======== Exercise input ========

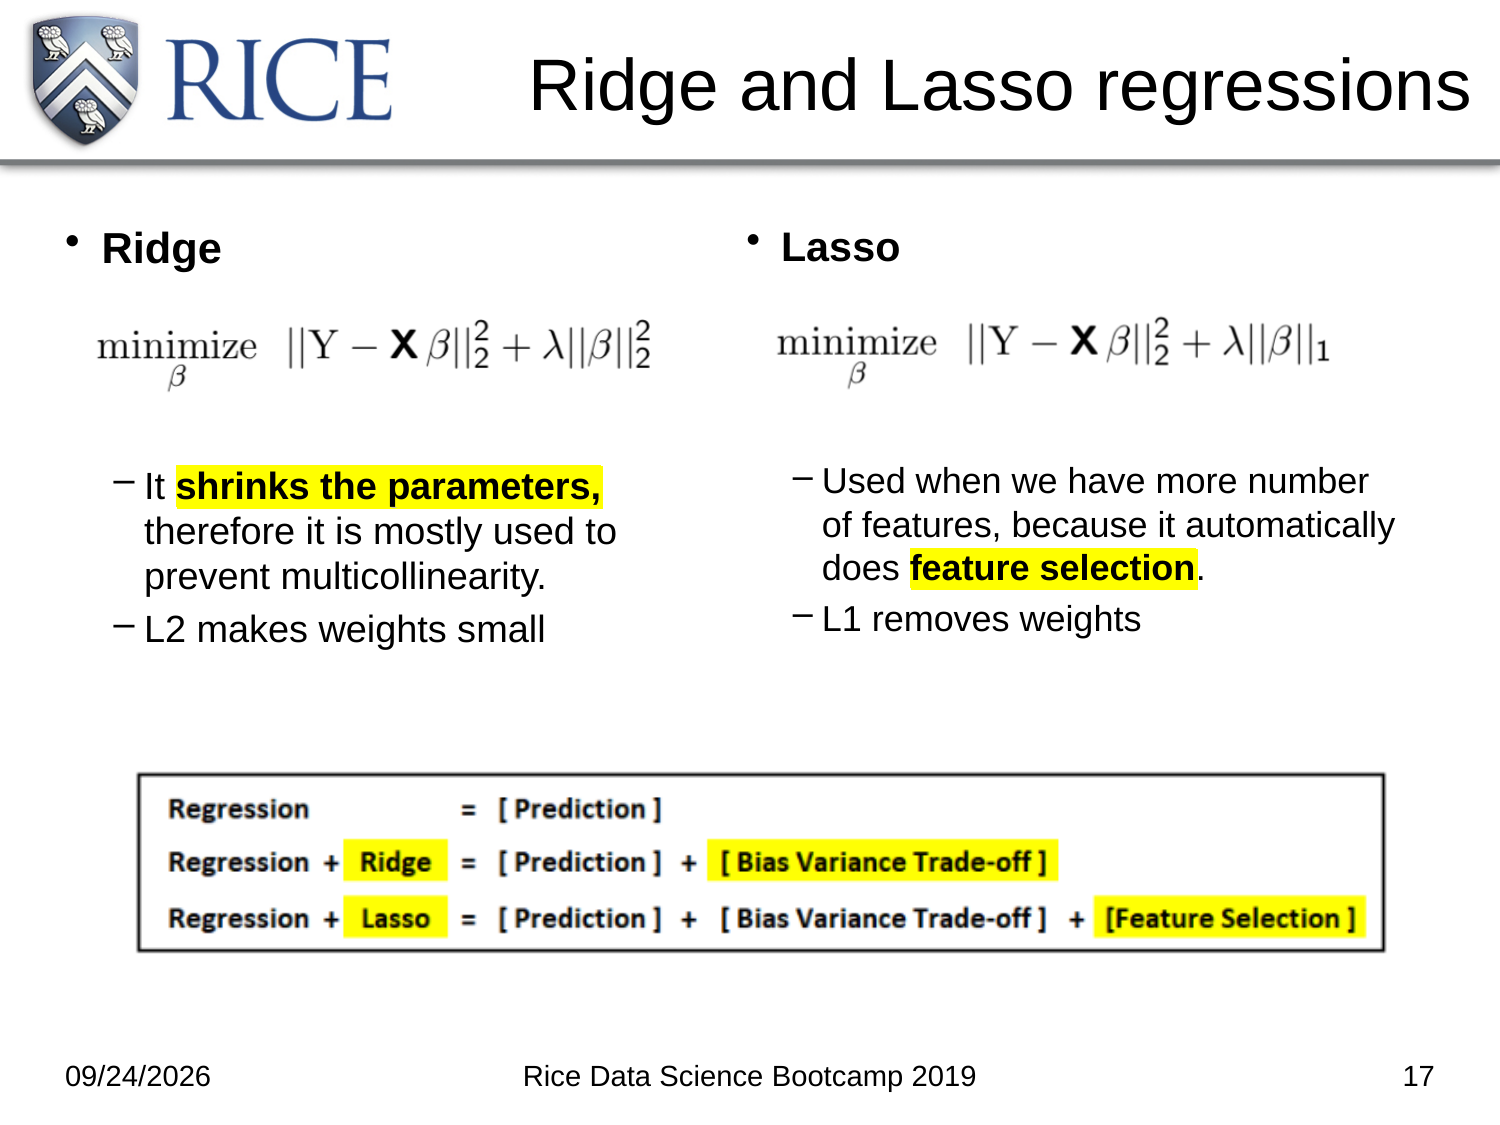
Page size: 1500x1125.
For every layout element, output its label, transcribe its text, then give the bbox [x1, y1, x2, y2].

list Lasso Used when we have more number of features, because it automatically does feature selection. L1 removes weights [731, 212, 1423, 663]
footer Rice Data Science Bootcamp 2019 [425, 1050, 1075, 1100]
list Ridge It shrinks the parameters, therefore it is mostly used to prevent multicollinearity. L2 makes weights small [50, 212, 675, 663]
slide_number <number> [1137, 1050, 1450, 1100]
picture [0, 0, 1500, 1125]
slide_number 08/13/2019 [50, 1050, 363, 1100]
title Ridge and Lasso regressions [412, 0, 1488, 163]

========

**Work instructions**. Could you copy out every row above word for word, without the pictures?

**Solution to the exercise**.
Page size: 1500x1125.
For every layout element, output its label, transcribe its text, then give the bbox [x1, y1, x2, y2].

list Lasso Used when we have more number of features, because it automatically does feature selection. L1 removes weights [731, 212, 1423, 663]
footer Rice Data Science Bootcamp 2019 [425, 1050, 1075, 1100]
list Ridge It shrinks the parameters, therefore it is mostly used to prevent multicollinearity. L2 makes weights small [50, 212, 675, 663]
slide_number <number> [1137, 1050, 1450, 1100]
picture [0, 0, 1500, 1125]
slide_number 08/13/2019 [50, 1050, 363, 1100]
title Ridge and Lasso regressions [412, 0, 1488, 163]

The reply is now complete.